Проблема отчуждения и освобождения труда является центральным вопросом для развития, переходной экономики. Почему? Наверное потому, что здесь лежит ключ к ответу на вопрос, как же все-таки работник соединяется со средствами производства, отчужден он от них или использует их как свободный работник, как хозяин. Видимо, переходная экономика означает соединение этих противоречивых начал в рамках сложной, многоукладной системы. Но это не снимает вопросов: как именно и в какой мере в нашем обществе было, есть и будет развито освобождение или отчуждение труда.
Тогда политическая экономия традиционно называла указанное соединение «основным производственным отношением социализма». На протяжении многих десятилетий упорно утверждалось, что социализм обеспечивает отсутствие эксплуатации, свободное и планомерное соединение работника со средствами производства, полное благосостояние, гармоничное, всестороннее развитие личности и прочее.
При этом благополучно закрывались глаза на то, что у нас насчет свободного выбора места работы было туговато, что труд по способностям скорее исключение, чем правило, что «полное благосостояние» оборачивается пустыми прилавками, а «свободное и всестороннее развитие личности» — массовым алкоголизмом, высокой детской смертностью и другими социальными дефектами.

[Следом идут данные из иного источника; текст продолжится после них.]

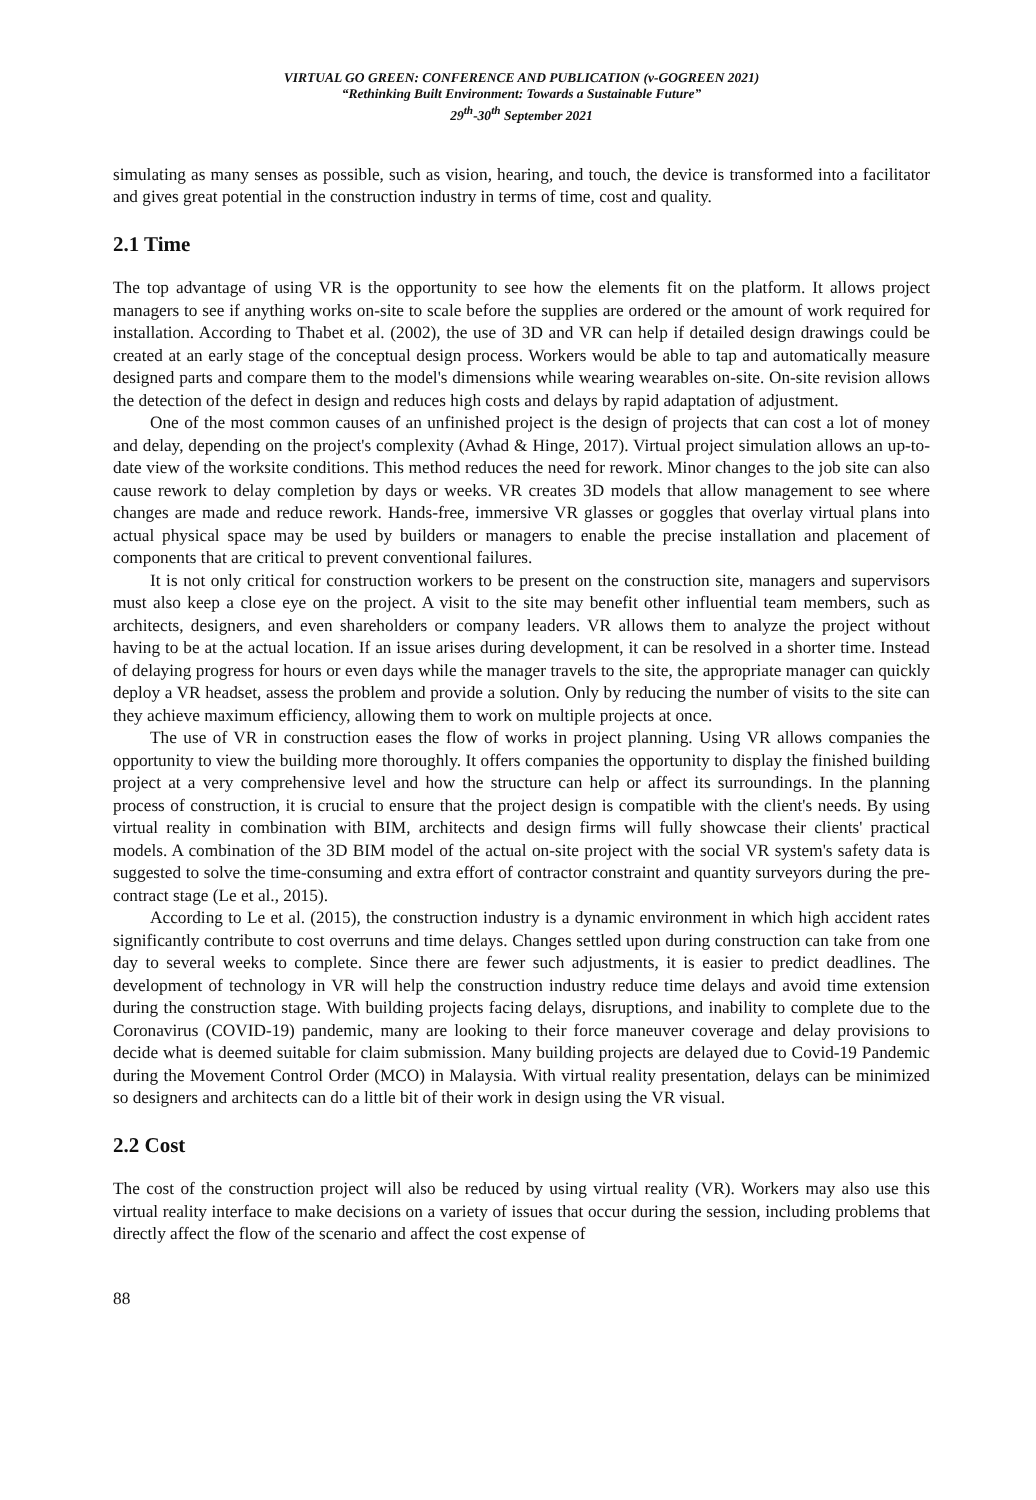VIRTUAL GO GREEN: CONFERENCE AND PUBLICATION (v-GOGREEN 2021)
“Rethinking Built Environment: Towards a Sustainable Future”
29<sup>th</sup>-30<sup>th</sup> September 2021
simulating as many senses as possible, such as vision, hearing, and touch, the device is transformed into a facilitator and gives great potential in the construction industry in terms of time, cost and quality.
2.1 Time
The top advantage of using VR is the opportunity to see how the elements fit on the platform. It allows project managers to see if anything works on-site to scale before the supplies are ordered or the amount of work required for installation. According to Thabet et al. (2002), the use of 3D and VR can help if detailed design drawings could be created at an early stage of the conceptual design process. Workers would be able to tap and automatically measure designed parts and compare them to the model's dimensions while wearing wearables on-site. On-site revision allows the detection of the defect in design and reduces high costs and delays by rapid adaptation of adjustment.
One of the most common causes of an unfinished project is the design of projects that can cost a lot of money and delay, depending on the project's complexity (Avhad & Hinge, 2017). Virtual project simulation allows an up-to-date view of the worksite conditions. This method reduces the need for rework. Minor changes to the job site can also cause rework to delay completion by days or weeks. VR creates 3D models that allow management to see where changes are made and reduce rework. Hands-free, immersive VR glasses or goggles that overlay virtual plans into actual physical space may be used by builders or managers to enable the precise installation and placement of components that are critical to prevent conventional failures.
It is not only critical for construction workers to be present on the construction site, managers and supervisors must also keep a close eye on the project. A visit to the site may benefit other influential team members, such as architects, designers, and even shareholders or company leaders. VR allows them to analyze the project without having to be at the actual location. If an issue arises during development, it can be resolved in a shorter time. Instead of delaying progress for hours or even days while the manager travels to the site, the appropriate manager can quickly deploy a VR headset, assess the problem and provide a solution. Only by reducing the number of visits to the site can they achieve maximum efficiency, allowing them to work on multiple projects at once.
The use of VR in construction eases the flow of works in project planning. Using VR allows companies the opportunity to view the building more thoroughly. It offers companies the opportunity to display the finished building project at a very comprehensive level and how the structure can help or affect its surroundings. In the planning process of construction, it is crucial to ensure that the project design is compatible with the client's needs. By using virtual reality in combination with BIM, architects and design firms will fully showcase their clients' practical models. A combination of the 3D BIM model of the actual on-site project with the social VR system's safety data is suggested to solve the time-consuming and extra effort of contractor constraint and quantity surveyors during the pre-contract stage (Le et al., 2015).
According to Le et al. (2015), the construction industry is a dynamic environment in which high accident rates significantly contribute to cost overruns and time delays. Changes settled upon during construction can take from one day to several weeks to complete. Since there are fewer such adjustments, it is easier to predict deadlines. The development of technology in VR will help the construction industry reduce time delays and avoid time extension during the construction stage. With building projects facing delays, disruptions, and inability to complete due to the Coronavirus (COVID-19) pandemic, many are looking to their force maneuver coverage and delay provisions to decide what is deemed suitable for claim submission. Many building projects are delayed due to Covid-19 Pandemic during the Movement Control Order (MCO) in Malaysia. With virtual reality presentation, delays can be minimized so designers and architects can do a little bit of their work in design using the VR visual.
2.2 Cost
The cost of the construction project will also be reduced by using virtual reality (VR). Workers may also use this virtual reality interface to make decisions on a variety of issues that occur during the session, including problems that directly affect the flow of the scenario and affect the cost expense of
88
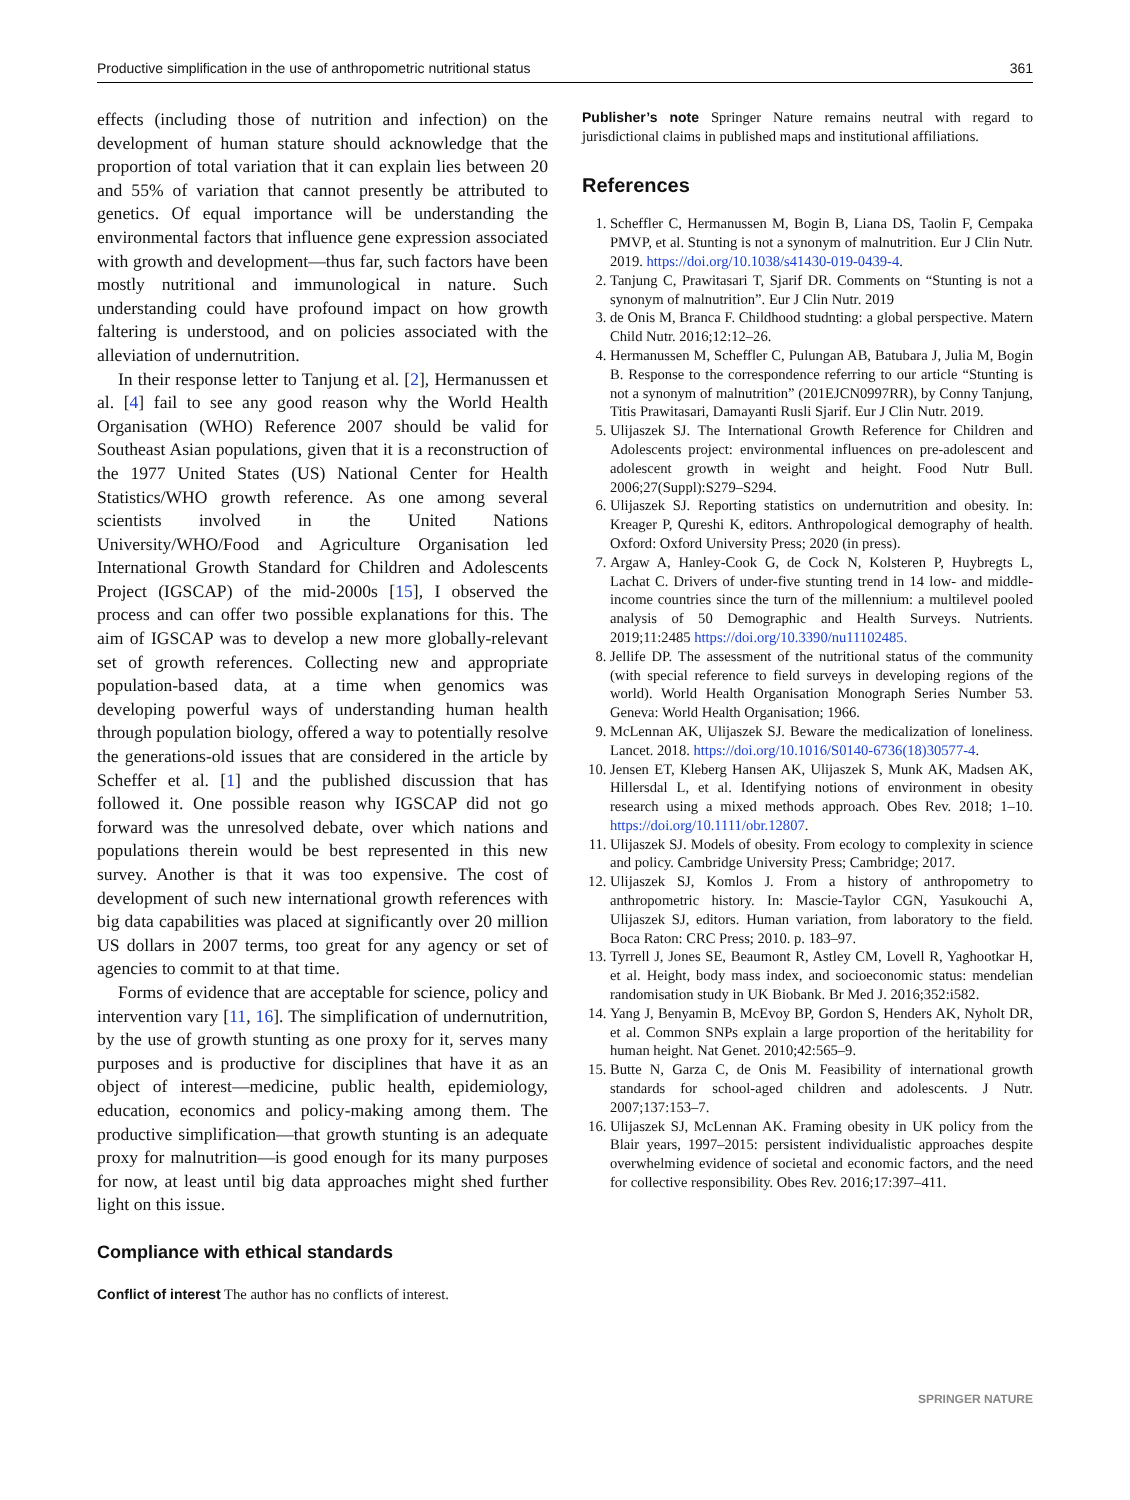Productive simplification in the use of anthropometric nutritional status 361
effects (including those of nutrition and infection) on the development of human stature should acknowledge that the proportion of total variation that it can explain lies between 20 and 55% of variation that cannot presently be attributed to genetics. Of equal importance will be understanding the environmental factors that influence gene expression associated with growth and development—thus far, such factors have been mostly nutritional and immunological in nature. Such understanding could have profound impact on how growth faltering is understood, and on policies associated with the alleviation of undernutrition.
In their response letter to Tanjung et al. [2], Hermanussen et al. [4] fail to see any good reason why the World Health Organisation (WHO) Reference 2007 should be valid for Southeast Asian populations, given that it is a reconstruction of the 1977 United States (US) National Center for Health Statistics/WHO growth reference. As one among several scientists involved in the United Nations University/WHO/Food and Agriculture Organisation led International Growth Standard for Children and Adolescents Project (IGSCAP) of the mid-2000s [15], I observed the process and can offer two possible explanations for this. The aim of IGSCAP was to develop a new more globally-relevant set of growth references. Collecting new and appropriate population-based data, at a time when genomics was developing powerful ways of understanding human health through population biology, offered a way to potentially resolve the generations-old issues that are considered in the article by Scheffer et al. [1] and the published discussion that has followed it. One possible reason why IGSCAP did not go forward was the unresolved debate, over which nations and populations therein would be best represented in this new survey. Another is that it was too expensive. The cost of development of such new international growth references with big data capabilities was placed at significantly over 20 million US dollars in 2007 terms, too great for any agency or set of agencies to commit to at that time.
Forms of evidence that are acceptable for science, policy and intervention vary [11, 16]. The simplification of undernutrition, by the use of growth stunting as one proxy for it, serves many purposes and is productive for disciplines that have it as an object of interest—medicine, public health, epidemiology, education, economics and policy-making among them. The productive simplification—that growth stunting is an adequate proxy for malnutrition—is good enough for its many purposes for now, at least until big data approaches might shed further light on this issue.
Compliance with ethical standards
Conflict of interest The author has no conflicts of interest.
Publisher’s note Springer Nature remains neutral with regard to jurisdictional claims in published maps and institutional affiliations.
References
1. Scheffler C, Hermanussen M, Bogin B, Liana DS, Taolin F, Cempaka PMVP, et al. Stunting is not a synonym of malnutrition. Eur J Clin Nutr. 2019. https://doi.org/10.1038/s41430-019-0439-4.
2. Tanjung C, Prawitasari T, Sjarif DR. Comments on “Stunting is not a synonym of malnutrition”. Eur J Clin Nutr. 2019
3. de Onis M, Branca F. Childhood studnting: a global perspective. Matern Child Nutr. 2016;12:12–26.
4. Hermanussen M, Scheffler C, Pulungan AB, Batubara J, Julia M, Bogin B. Response to the correspondence referring to our article “Stunting is not a synonym of malnutrition” (201EJCN0997RR), by Conny Tanjung, Titis Prawitasari, Damayanti Rusli Sjarif. Eur J Clin Nutr. 2019.
5. Ulijaszek SJ. The International Growth Reference for Children and Adolescents project: environmental influences on pre-adolescent and adolescent growth in weight and height. Food Nutr Bull. 2006;27(Suppl):S279–S294.
6. Ulijaszek SJ. Reporting statistics on undernutrition and obesity. In: Kreager P, Qureshi K, editors. Anthropological demography of health. Oxford: Oxford University Press; 2020 (in press).
7. Argaw A, Hanley-Cook G, de Cock N, Kolsteren P, Huybregts L, Lachat C. Drivers of under-five stunting trend in 14 low- and middle-income countries since the turn of the millennium: a multilevel pooled analysis of 50 Demographic and Health Surveys. Nutrients. 2019;11:2485 https://doi.org/10.3390/nu11102485.
8. Jellife DP. The assessment of the nutritional status of the community (with special reference to field surveys in developing regions of the world). World Health Organisation Monograph Series Number 53. Geneva: World Health Organisation; 1966.
9. McLennan AK, Ulijaszek SJ. Beware the medicalization of loneliness. Lancet. 2018. https://doi.org/10.1016/S0140-6736(18)30577-4.
10. Jensen ET, Kleberg Hansen AK, Ulijaszek S, Munk AK, Madsen AK, Hillersdal L, et al. Identifying notions of environment in obesity research using a mixed methods approach. Obes Rev. 2018; 1–10. https://doi.org/10.1111/obr.12807.
11. Ulijaszek SJ. Models of obesity. From ecology to complexity in science and policy. Cambridge University Press; Cambridge; 2017.
12. Ulijaszek SJ, Komlos J. From a history of anthropometry to anthropometric history. In: Mascie-Taylor CGN, Yasukouchi A, Ulijaszek SJ, editors. Human variation, from laboratory to the field. Boca Raton: CRC Press; 2010. p. 183–97.
13. Tyrrell J, Jones SE, Beaumont R, Astley CM, Lovell R, Yaghootkar H, et al. Height, body mass index, and socioeconomic status: mendelian randomisation study in UK Biobank. Br Med J. 2016;352:i582.
14. Yang J, Benyamin B, McEvoy BP, Gordon S, Henders AK, Nyholt DR, et al. Common SNPs explain a large proportion of the heritability for human height. Nat Genet. 2010;42:565–9.
15. Butte N, Garza C, de Onis M. Feasibility of international growth standards for school-aged children and adolescents. J Nutr. 2007;137:153–7.
16. Ulijaszek SJ, McLennan AK. Framing obesity in UK policy from the Blair years, 1997–2015: persistent individualistic approaches despite overwhelming evidence of societal and economic factors, and the need for collective responsibility. Obes Rev. 2016;17:397–411.
SPRINGER NATURE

На деле отношение соединения работника со средствами производства в условиях «реального социализма» характеризовалось глубинным противоречием. На одной стороне — огосударствление рабочей силы (в определенной степени даже принудительное соединение работника со средствами производства), его эксплуатация государством и сохранение формы найма работников. На другой — элементы общественного присвоения, коллективизма и освобождения труда.
Полупринудительное соединение работника со средствами производства реализовалось (в формах прописки, лимита, ведомственных жилье, детсадах и т.п. При системе беспаспортного существования колхозников в условиях сталинизма люди не имели права без разрешения покинуть колхоз. Принудительный труд ссыльных, «спецпереселенцев» и заключенных был самым бесчеловечным в этой системе принуждения.
Экономическое и внеэкономическое принуждение выражалось в присвоении государством прибавочного (и отчасти необходимого) продукта, создававшегося работником. В результате соединение работника со средствами производства было отношением госкапиталистической экономической и внеэкономической эксплуатации, имевшей форму найма работника.
Другой стороной из реалий прошлого были элементы преодоления отчуждения труда и общественного присвоения государственной собственности: реальные ростки социального равенства подавляющего большинства членов общества по отношению к средствам производства, гарантии труда и возможность бесплатного образования, коллективизм и взаимопомощь в отношениях на микроуровне.
Эти стороны не существовали одна вне другой: социальное равенство было ограничено бюрократическими рамками, социальные гарантии (труда и т. in.) базировались на государственном патернализме, коллективизм носил полупринудительный характер. Иными словами ростки освобождения труда развивались преимущественно в мутантных формах. Но в то же время даже эти мутантные элементы оказывали существенное влияние на механизм экономического и внеэкономического принуждения, корректируя их содержание и придавая им «социалистическую» форму.
Ныне, в условиях развития по пути «номенклатурного капитализма», оказались задавлены (а то и уничтожены) ростки освобождения труда, но как ни странно, сохраняются похожие на прежние механизмы отчуждения труда: менее жесткая и более узкая система полупринудительного труда, присвоение номенклатурой прибавочного продукта и т.п.
Есть и новое — рост корпоративно-капиталистических отношений и генезис рынка рабочей силы (довольно непривычное для нас понятие; для Югославии, например, это было реальностью уже в 60—80-х гг.).